§ **Dataset excerpts**:
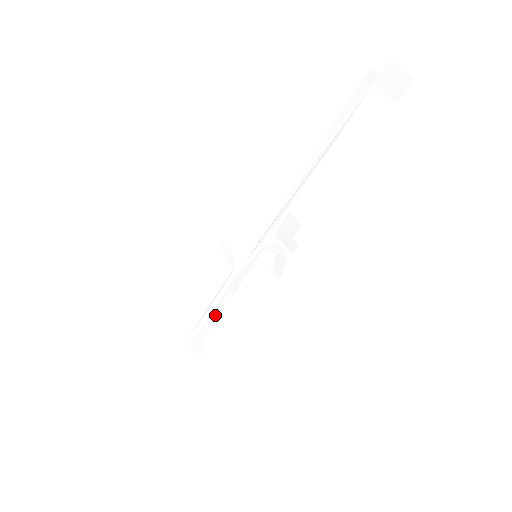
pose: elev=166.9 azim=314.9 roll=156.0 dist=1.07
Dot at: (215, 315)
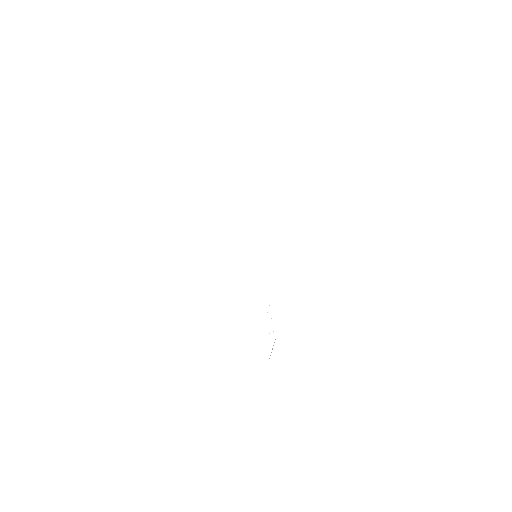
Dot at: occluded
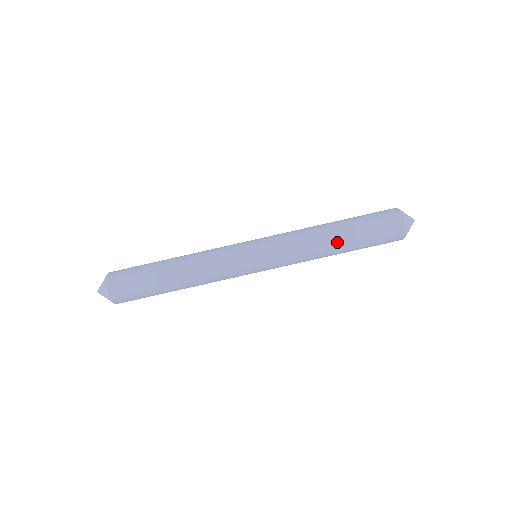
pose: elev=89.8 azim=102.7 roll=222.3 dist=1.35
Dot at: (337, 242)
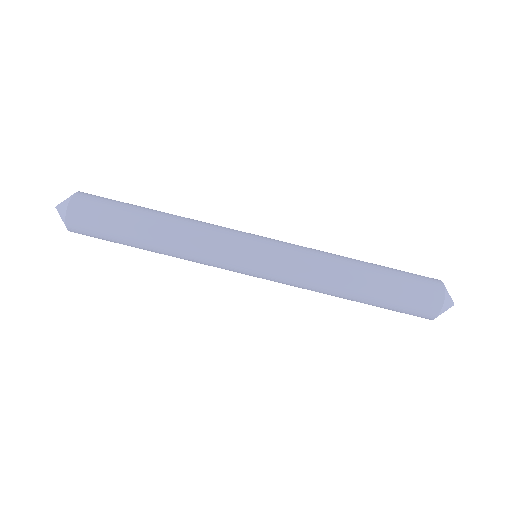
Dot at: (353, 293)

§ **Problem details**:
Reproduce the lines of the data above, substituting "camera" for every occurrence of "pose" and leaving all other text unchanged. Omit the pictures from the reproduced data.

§ **Answer to the task**:
camera: elev=166.9 azim=314.9 roll=156.0 dist=1.07
Dot at: (215, 315)
Dot at: occluded
camera: elev=89.8 azim=102.7 roll=222.3 dist=1.35
Dot at: (337, 242)
Dot at: (353, 293)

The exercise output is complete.